While there are a handful of efforts to capture security incidents that are publicly disclosed, there is no unrestricted, comprehensive raw dataset available for download on security incidents that is sufficiently rich to support both community research and corporate decision-making. There are organizations that collect—and in some form—disseminate aggregated collections, but they are either not in a format that lends itself to ease of data manipulation and transformation required for research, or the underlying data are not freely and publicly available for use. This gap has long hampered researchers who are studying the problems surrounding security incidents, as well as the risk managers who are starved for reliable data upon which to base their risk calculations.

Our Contributions to the Solution

To address this problem that has plagued the community, we are pleased to announce the VERIS Community Database (VCDB), which aims to collect and disseminate data breach information for all publicly disclosed data breaches. The data are coded into VERIS format and an available for public use. The initial release had just over 1,200 incidents, primarily from 2012 and 2013. Since then, the dataset has grown to well over 8,000 individual incidents. Data sources include the Department of Health and Human Services (HHS) incidents, the sites of the various Attorneys General that provide breach notification source documents, media reports and press releases. We intend to continue to augment this dataset to capture as many incidents as possible so that others can benefit. Given the initial makeup of the data, care should be taken when basing decisions on it until it has become more comprehensive and representative. The data are currently biased towards the Health sector since HIPAA requirements mandate publicly disclosing breach incidents. Since the start of the project, the regulatory landscape has seen significant change. All 50 of the United States now have some form of breach notification laws on the books, and the privacy regulations around the world have become more robust as well.

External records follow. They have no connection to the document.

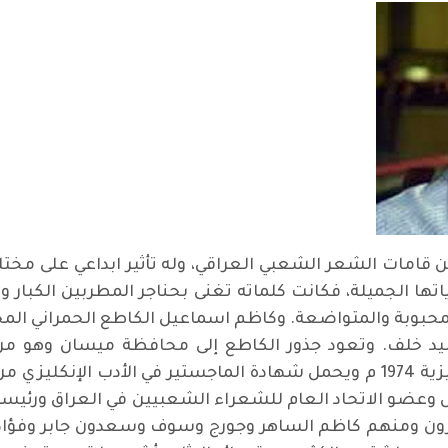
امات الشعر الشعبي العراقي، وله تأثير ابداعي على مختلف 
تها الجميلة، فكانت كلماته تغنى بحناجر المطربين الكبار وذا
محبوبة والمتواضعة. وكاظم اسماعيل الكاطع الحمراني المح
المستنصرية كلية الآداب قسم اللغة الإنكليزية 1974 م ويحمل شهادة الماجست
كثيرون ومنهم كاظم الساهر وجورج وسوف وسعدون جابر وفؤ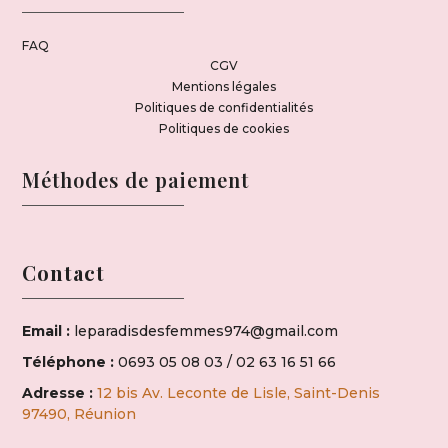
FAQ
CGV
Mentions légales
Politiques de confidentialités
Politiques de cookies
Méthodes de paiement
Contact
Email :
leparadisdesfemmes974@gmail.com
Téléphone :
0693 05 08 03 / 02 63 16 51 66
Adresse :
12 bis Av. Leconte de Lisle, Saint-Denis
97490, Réunion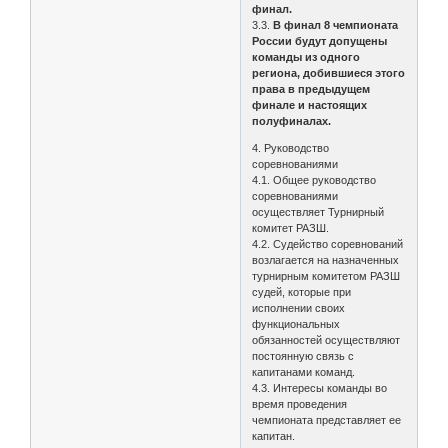
финал.
3.3.
В финал 8 чемпионата
России будут допущены
команды из одного
региона, добившиеся этого
права в предыдущем
финале и настоящих
полуфиналах.
4. Руководство
соревнованиями
4.1. Общее руководство
соревнованиями
осуществляет Турнирный
комитет РАЗШ.
4.2. Судейство соревнований
возлагается на назначенных
турнирным комитетом РАЗШ
судей, которые при
исполнении своих
функциональных
обязанностей осуществляют
постоянную связь с
капитанами команд.
4.3. Интересы команды во
время проведения
чемпионата представляет ее
капитан.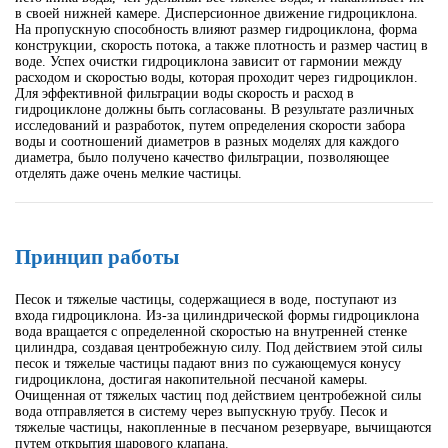
в своей нижней камере. Дисперсионное движение гидроциклона.
На пропускную способность влияют размер гидроциклона, форма
конструкции, скорость потока, а также плотность и размер частиц в
воде. Успех очистки гидроциклона зависит от гармонии между
расходом и скоростью воды, которая проходит через гидроциклон.
Для эффективной фильтрации воды скорость и расход в
гидроциклоне должны быть согласованы. В результате различных
исследований и разработок, путем определения скорости забора
воды и соотношений диаметров в разных моделях для каждого
диаметра, было получено качество фильтрации, позволяющее
отделять даже очень мелкие частицы.
Принцип работы
Песок и тяжелые частицы, содержащиеся в воде, поступают из
входа гидроциклона. Из-за цилиндрической формы гидроциклона
вода вращается с определенной скоростью на внутренней стенке
цилиндра, создавая центробежную силу. Под действием этой силы
песок и тяжелые частицы падают вниз по сужающемуся конусу
гидроциклона, достигая накопительной песчаной камеры.
Очищенная от тяжелых частиц под действием центробежной силы
вода отправляется в систему через выпускную трубу. Песок и
тяжелые частицы, накопленные в песчаном резервуаре, вычищаются
путем открытия шарового клапана.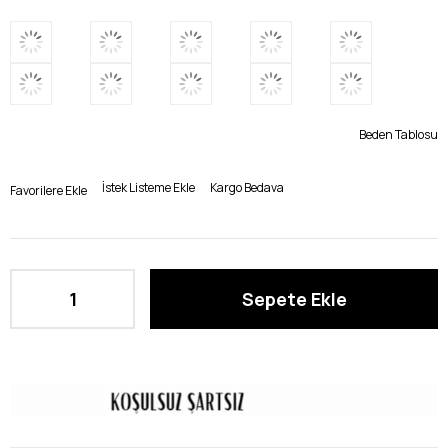
Beden Tablosu
İstek Listeme Ekle
Kargo Bedava
Favorilere Ekle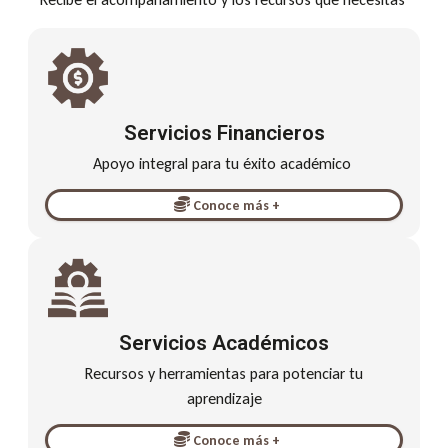
Servicios Financieros
Apoyo integral para tu éxito académico
Conoce más +
Servicios Académicos
Recursos y herramientas para potenciar tu
aprendizaje
Conoce más +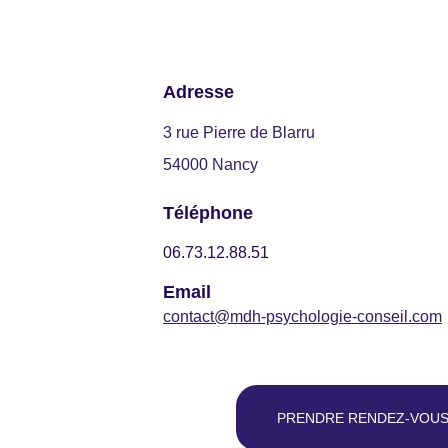
Adresse
3 rue Pierre de Blarru
54000 Nancy
Téléphone
06.73.12.88.51
Email
contact@mdh-psychologie-conseil.com
PRENDRE RENDEZ-VOU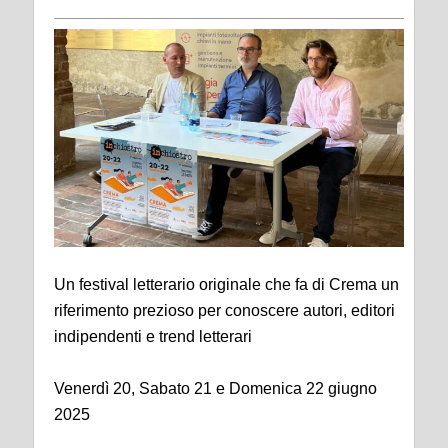
Un festival letterario originale che fa di Crema un
riferimento prezioso per conoscere autori, editori
indipendenti e trend letterari
Venerdì 20, Sabato 21 e Domenica 22 giugno
2025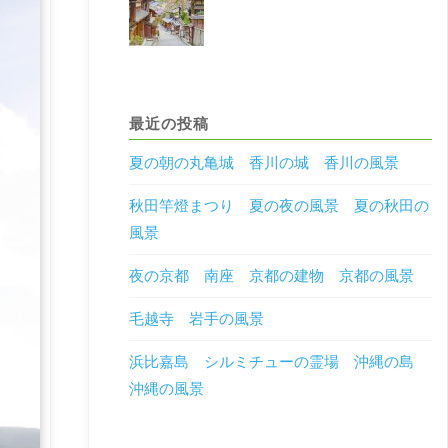
最近の投稿
夏の朝の丸亀城 香川の城 香川の風景
秋田竿燈まつり 夏の夜の風景 夏の秋田の
風景
夜の京都 南座 京都の建物 京都の風景
毛越寺 岩手の風景
浜比嘉島 シルミチューの霊場 沖縄の島
沖縄の風景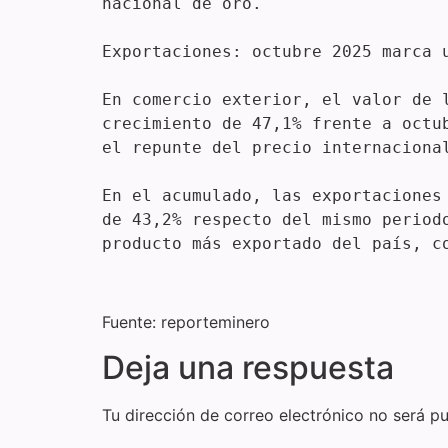
nacional de oro.

Exportaciones: octubre 2025 marca u
En comercio exterior, el valor de 
crecimiento de 47,1% frente a octu
el repunte del precio internaciona
En el acumulado, las exportaciones
de 43,2% respecto del mismo period
producto más exportado del país, c
Fuente: reporteminero
Deja una respuesta
Tu dirección de correo electrónico no será pu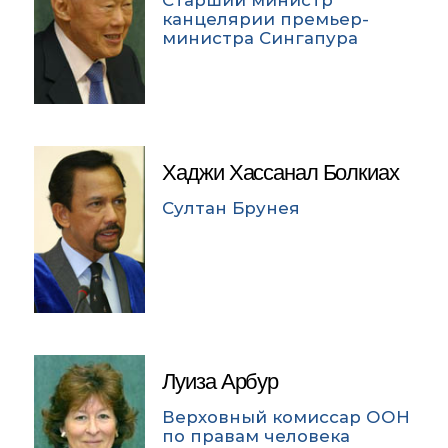
канцелярии премьер-
министра Сингапура
Хаджи Хассанал Болкиах
Султан Брунея
Луиза Арбур
Верховный комиссар ООН
по правам человека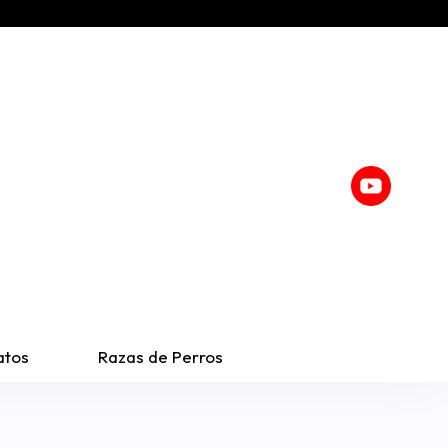
atos
Razas de Perros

The data is available on the GitHub repository. There you will find individual JSON files for each incident in the dataset, including the original URLs we used when coding the cases. The Issues list is the way we track breach reports that have not yet been coded into JSON.

What can you do with this data?

You can “ask” it questions—think of something you’d like to know and start looking into the data to answer the question. Prove or disprove an assumption you have made in your own work. You can make direct comparison between the findings in the DBIR and the public data to see how they differ. You can filter by industry and organization size and see how your organization stacks up against companies of the same size and industry. If you use VERIS in your workplace, you can make comparisons against your own data as well (which is a good reason to look at adopting VERIS). Eventually, this will become a rich, freely available data source for conducting this type of ad hoc research.